─── EXCERPTED TEXT

Yamaha CS-80 on Ebay

Info at the listing...

Akai AX-80 on Ebay

Info at the listing...

Wednesday, June 23, 2010

Kids Perform Aphex Twin Song on Steel Drums

Via Tarekal on YouTube:

Review: Ohm Force Ohmicide Melohman

Product: Ohmicide:Melohman
Ohm Force

AU/VST multiband distortion effect

VST & RTAS for Windows, VST, RTAS, & AU for OSX.


Available here.

This is a product that has been out for a while, but when the Ohm Boyz themselves asked if I might like to take a look at it, how could I refuse? If you haven't heard of it by now, Ohmicide:Meloman (I'm going just called it Ohmicide from here on out) is a multi-band distortion effect on steroids. Multi-band distortion allows you to split a single signal into multiple frequency bands allowing you to process and tweak each band completely independently of the others. Let's see how it stacks up.

The plug-in is downloaded as a standard installer. Click, install, and you're done. Nothing to see here, move along.

──────

## [PROBLEMS AND TASKS]
- a) Condense the paragraph of the blog excerpt that begins "This is a product that has been out for a while" into a few short sentences that keep its main facts.
- b) Print the stretch of the blog excerpt from "Product: Ohmicide:Melohman" through "it stacks up.", copying every character as it appears.

─── DATA LISTING

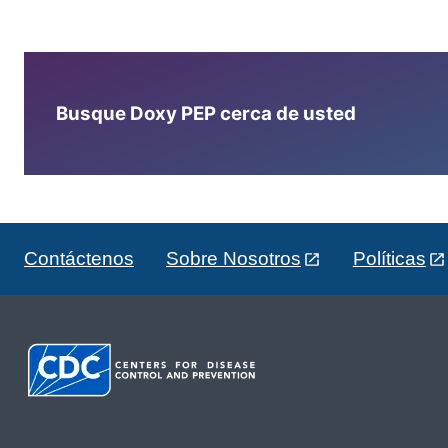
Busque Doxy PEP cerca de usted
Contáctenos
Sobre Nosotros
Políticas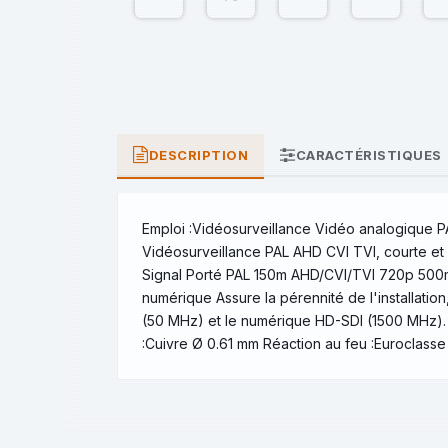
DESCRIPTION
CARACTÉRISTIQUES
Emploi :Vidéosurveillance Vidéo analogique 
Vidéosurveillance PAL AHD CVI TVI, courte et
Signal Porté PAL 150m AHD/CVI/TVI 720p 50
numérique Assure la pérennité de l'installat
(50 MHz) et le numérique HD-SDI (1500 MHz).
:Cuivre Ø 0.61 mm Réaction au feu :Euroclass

──────
─── DATA LISTING

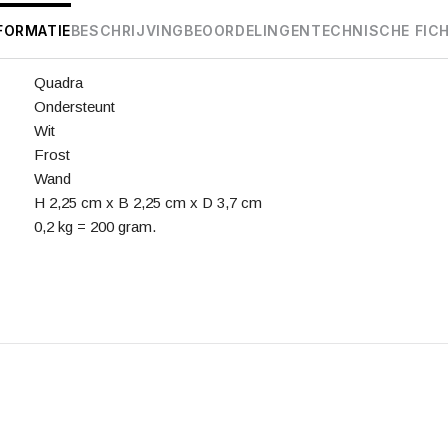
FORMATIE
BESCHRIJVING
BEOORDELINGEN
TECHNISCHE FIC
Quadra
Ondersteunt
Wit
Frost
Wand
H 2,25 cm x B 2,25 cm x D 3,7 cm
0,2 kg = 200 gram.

──────

## [RESPONSES TO THE EXERCISE]
- a) The product has been available for some time, but the reviewer agreed to try it when the Ohm Boyz asked. Ohmicide is a heavily powered-up multi-band distortion effect. Multi-band distortion divides one signal into several frequency bands so that each band can be processed and adjusted on its own. The review then sets out to see how the plug-in performs.

- b)
Product: Ohmicide:Melohman
Ohm Force

AU/VST multiband distortion effect

VST & RTAS for Windows, VST, RTAS, & AU for OSX.


Available here.

This is a product that has been out for a while, but when the Ohm Boyz themselves asked if I might like to take a look at it, how could I refuse? If you haven't heard of it by now, Ohmicide:Meloman (I'm going just called it Ohmicide from here on out) is a multi-band distortion effect on steroids. Multi-band distortion allows you to split a single signal into multiple frequency bands allowing you to process and tweak each band completely independently of the others. Let's see how it stacks up.